そこには、まだ直接会ったことのない人たちが集まっていた。
ミントが訪れた時、すでにそこにはたくさんの会話と笑い声が広がっていて――。
画面の向こうにいる誰かが、少しだけ近く感じる。
そんな不思議な時間が始まります。
ウィズログに入ると、すでにいくつもの会話が流れていた。
どうやら僕が質問を投げたことをきっかけに、先ほどから少しずつ人が集まり、いつの間にか、もうこんなに盛り上がっていたらしい。
「すいません、遅くなりました。」
そう言うと、
「やっと来たー!!」
そう言われて、僕は少し慌てた。
表示されている会話をざっと追う。
全部を読み切るには、少し時間がかかりそうだった。
「ちょっと抜け落ちてるところがあるかもしれないんですけど、今追いつきました。」
そう言うと、みんなが笑った。
「ミントくんが質問してくれたから、こうやって繋がれたんだよ!」
ハンドルネームで呼ばれて、少し照れくさくなる。
自分では、そんな大したことをしたつもりはなかった。
ただ、気になったことを聞いただけだった。
でも、その小さな問いかけが、誰かと誰かを繋ぐきっかけになっていた。
嬉しかった。
「そういえば、ミントくんって、ルミビアで私の住んでいる街と近いよね?」
年の近そうな女の子が言った。
「あ、やっぱりそう思いますか?」
「うん。なんとなく近い気がして。」
「僕もそう思ったんですよ。もしかして、絵を描いてる方ですよね?」
「えっ?」
女の子は驚いた。
「なんで、知ってるんですか?」
「あ、すいません。ブログ見ちゃいました(笑)」
「え……なんか恥ずかしいんだけど(笑)」
思わず笑ってしまった。
距離が近い。
まるですぐそばにいるみたいだった。
すると、別の人が口を挟んだ。
「え、じゃあ僕のブログも見られてるってこと?」
「はい。皆さん結構真面目にブログ更新されていて、結構な情報量でした(笑)」
「ずるいな、ミントくんだけみんなのこと先に知ってるんじゃん(笑)」
「俺も明日みんなのブログ見ちゃおうかなー(笑)」
「え、じゃあ私、非公開にしようかしら(笑)」
「え、ずるい!」
そんな声が飛び交う。
「え、じゃあもしかして俺の今日のお昼ご飯も知ってるってわけ?」
「いや、それはまだ書いてなかったと思います(笑)」
「あ、そっか(笑)」
そんなやり取りで、みんなが笑った。
ミントとして僕は、少し不思議な気持ちになった。
ネットに自分から発信していなければ、ここでこうやってみんなと繋がっている未来はなかったかもしれない。

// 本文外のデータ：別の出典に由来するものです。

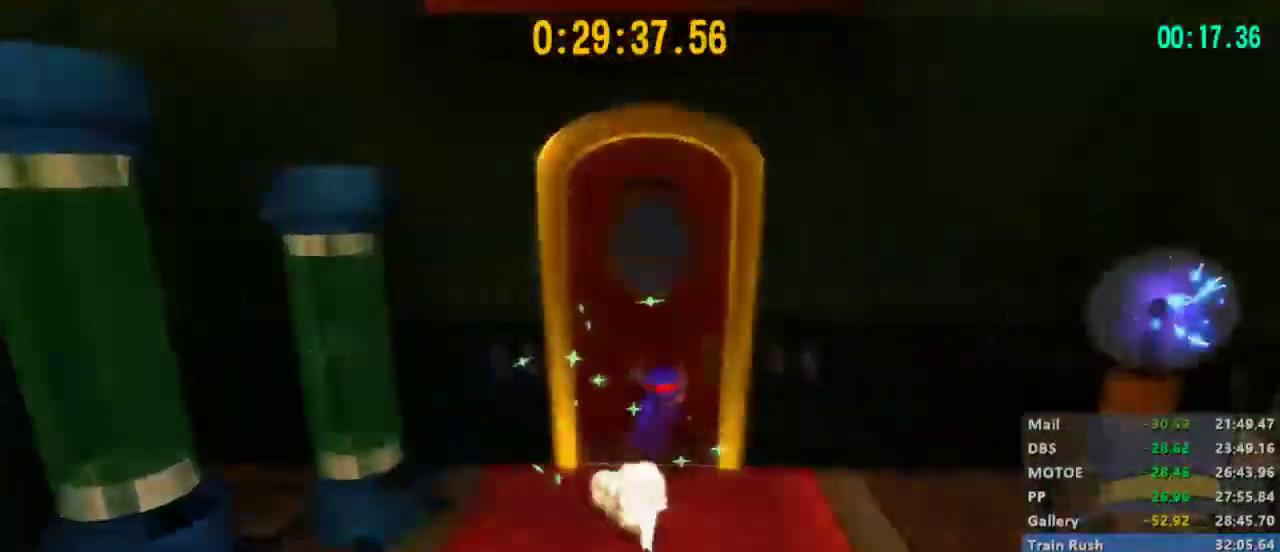
Gameplay with a controller (Xbox layout); each line is a JSON object with the inputs held at the frame after it. "events" lists button and stick changes between this image and that frame as [ms after this image, input, new state], when the widget could be followed in between.
{"buttons": ["L2"], "left_stick": "up", "right_stick": "center", "events": [[167, "left_stick", "up"], [233, "L2", "down"]]}
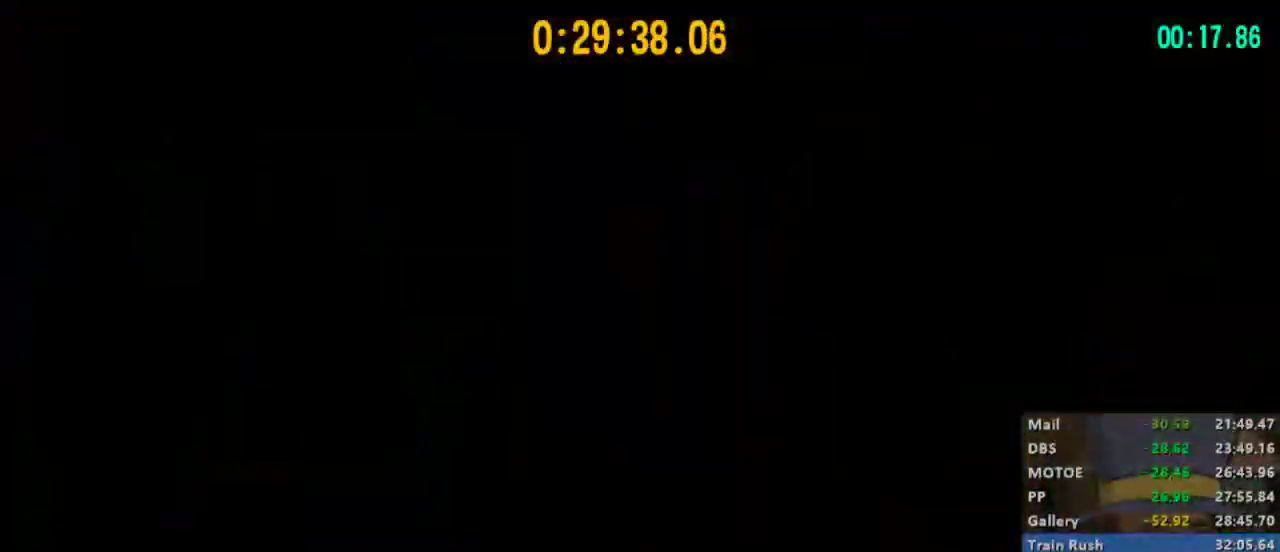
{"buttons": ["L2"], "left_stick": "up", "right_stick": "center", "events": []}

相手に伝わったことで、一度発信したものが、知らない人ばかりだったはずの人たちと繋がるきっかけになった。
少しだけ相手のことを知ることができた。
なんだか、近づいたような気持ちになった。
みんなのブログには、ルミビアのことだけではなく、普段どんなものを食べたのか、どこへ行ったのか、見た景色、描いた絵、考えていることまで書かれていた。
「皆さん、すごいマメですよね。」
ミントとして、僕は素直に言った。
「いろんなことを発信していて、素直にすごいなって思いました!」
作品だけじゃない。
その人がどんな時間を過ごして、何を感じているのか。
そういうことまで少し見える気がした。
だから、なのかもしれない。
まだ直接会ったこともないのに、ずっと前から知っているような感覚になっていた。
でも、本当はまだ知らない。
知っていると思っているだけ。
その少し不思議な距離感が、僕には面白く感じられた。
ウィズログは、そんな小さな勘違いと笑い声が重なってできている場所だった。
今回は、ウィズログという新しい場所での交流を書きました。
文章や写真、作品を通して知っていく誰かの世界。
実際にはまだ会ったことがなくても、不思議と距離が近く感じる瞬間があります。
そんなネットならではの繋がりと、人と人の温度を楽しんでいただけたら嬉しいです。